The horror unfolded just after noon Friday inside Wilta’s seventh-floor apartment on Collier Ave., officials said.

Wilta, who also went by the nickname Taya, skipped school Friday to avoid a fight, Nia said. Wilta’s mother was at work, so the girl decided to invite two boys over, according to Nia.

“She let them in,” Nia said. “(Wilta and the shooter) were play fighting and he just pulled it out and he shot her.

“I couldn’t believe it,” Nia added. “I kept touching her and she wouldn’t wake up.”

Nia, still dressed only in her undergarme­nts from the sleepover, ran out of the apartment and began pounding on neighbors’ doors for help.

“She came to ask to use my phone to call the police,” said building superinten­dent German Tejata.

Tejata raced up to the apartment and found Wilta unconsciou­s in her bedroom.

“She was halfway in bed and on the floor,” he said.

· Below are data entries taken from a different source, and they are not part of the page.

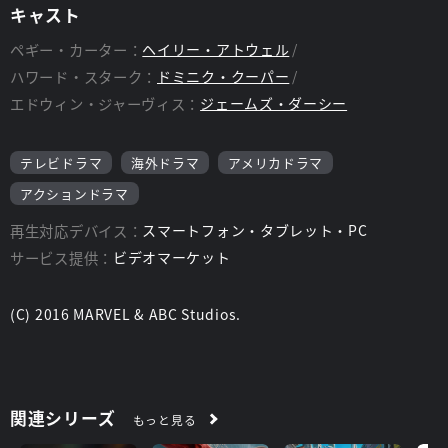
っていた。カーターは、秘密諜報機関SSRにいたが、同僚の多く
キャスト
はカーターをキャプテン・アメリカのかつての世話役としてしか
扱わず、雑用担当の女性として閑職に就かされていた。
ペギー・カーター：
ヘイリー・アトウェル
一方、行方をくらましていたスタークが姿を現し、カーターに秘
ハワード・スターク：
ドミニク・クーパー
密の任務を依頼する。カーターは、スタークの執事ジャーヴィス
の協力も得て、捜査を始めるが―。
エドウィン・ジャーヴィス：
ジェームズ・ダーシー
シールド創設の秘密がついに明らかに!エージェント・カーター
が活躍するスパイ・アクション・ドラマ!!
テレビドラマ
海外ドラマ
アメリカドラマ
アクションドラマ
再生対応デバイス：
スマートフォン・タブレット・PC
サービス提供：
ビデオマーケット
(C) 2016 MARVEL & ABC Studios.
関連シリーズ
もっと見る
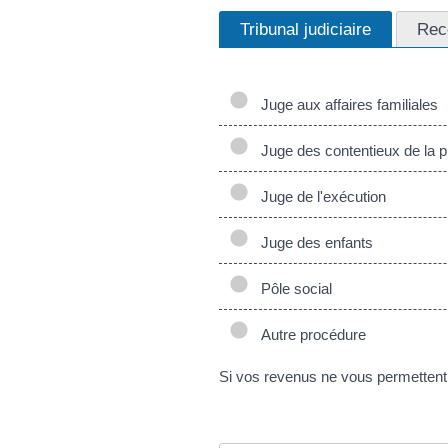
Tribunal judiciaire
Rec
Juge aux affaires familiales
Juge des contentieux de la p
Juge de l'exécution
Juge des enfants
Pôle social
Autre procédure
Si vos revenus ne vous permettent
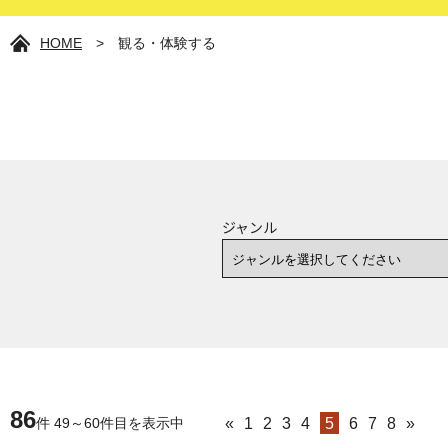
HOME
>
観る・体験する
ジャンル
86
«
1
2
3
4
5
6
7
8
»
件 49～60件目を表示中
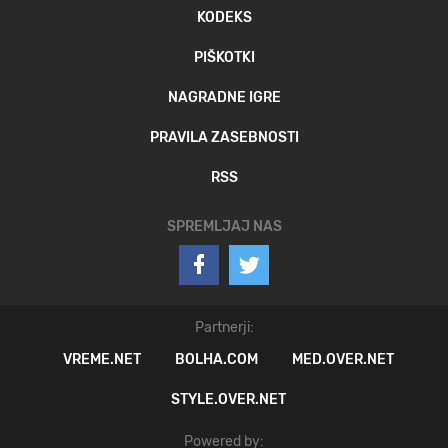
KODEKS
PIŠKOTKI
NAGRADNE IGRE
PRAVILA ZASEBNOSTI
RSS
SPREMLJAJ NAS
Partnerji:
VREME.NET
BOLHA.COM
MED.OVER.NET
STYLE.OVER.NET
Powered by:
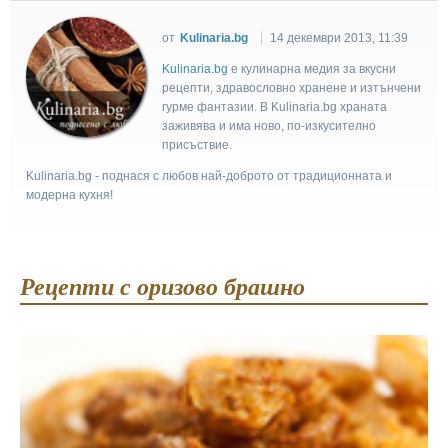
от
Kulinaria.bg
14 декември 2013, 11:39
Kulinaria.bg
e кулинарна медия за вкусни
рецепти, здравословно хранене и изтънчени
гурме фантазии. В Kulinaria.bg храната
заживява и има ново, по-изкусително
присъствие.
Kulinaria.bg - поднася с любов най-доброто от традиционната и
модерна кухня!
Рецепти с оризово брашно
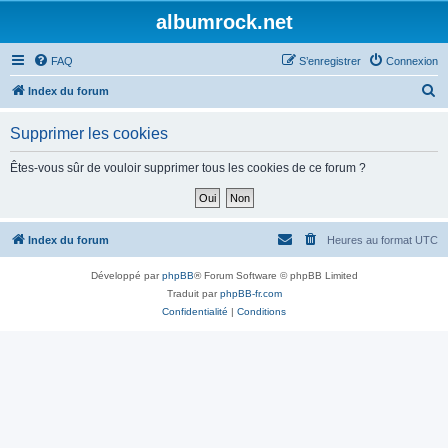
albumrock.net
FAQ
S’enregistrer
Connexion
R
Index du forum
e
Supprimer les cookies
c
h
Êtes-vous sûr de vouloir supprimer tous les cookies de ce forum ?
e
r
c
Index du forum
Heures au format
UTC
h
Développé par
phpBB
® Forum Software © phpBB Limited
e
Traduit par
phpBB-fr.com
r
Confidentialité
|
Conditions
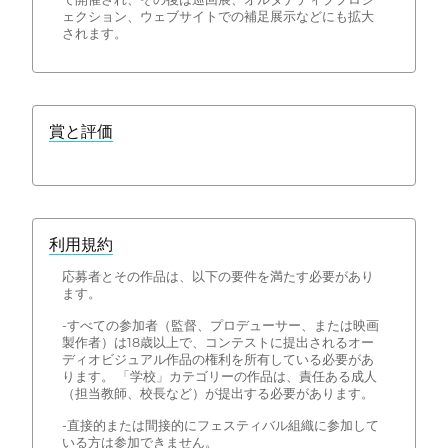
ェクション、ウェブサイトでの補足展示などにも拡大
されます。
賞と評価
利用規約
応募者とその作品は、以下の要件を満たす必要があり
ます。
-すべての参加者（監督、プロデューサー、または映画
製作者）は18歳以上で、コンテストに提出されるオー
ディオビジュアル作品の権利を所有している必要があ
ります。 「学校」カテゴリーの作品は、責任ある成人
（担当教師、校長など）が提出する必要があります。
-直接的または間接的にフェスティバル組織に参加して
いる方は参加できません。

The doomed teen died at St. John’s Hospital early Saturday, police said.

Surveillan­ce footage showed one of the boys fleeing in the moments after the shooting, according to the super. The second boy whispered something in Nia’s ear before also dashing off, the super said.

Cops caught up with the boys and charged both of them with manslaught­er, weapons possession and tampering with physical evidence. The two were charged as minors, officials said.

“We were all friends and it was an accident,” Nia said.

“I don’t want anything bad to happen to them but they’re gonna have to suffer the consequenc­es.”

Wilta, who attended nearby Middle School 53, had just moved into the building in February, neighbors said.

“She didn’t deserve it,” Nia said. “That was my best friend. That was like my sister.”

Teage knew that her daughter had a sleepover and was skipping school on Friday.

Teage said she immigrated from Liberia to the U.S. in 1999 so that Wilta — and later Wilta’s 7-year-old brother Maxwell could be born as American citizens.

The proud mom hoped Wilta would have a better life than she did, she said.

“They took away my American dream,” she cried.

 ??  ?? Nia Skrine holds sign Saturday expressing love for friend Wilta Wordsworth (l.), who was shot by pal she was play fighting with Friday in her Queens apartment.
Nia Skrine holds sign Saturday expressing love for friend Wilta Wordsworth (l.), who was shot by pal she was play fighting with Friday in her Queens apartment.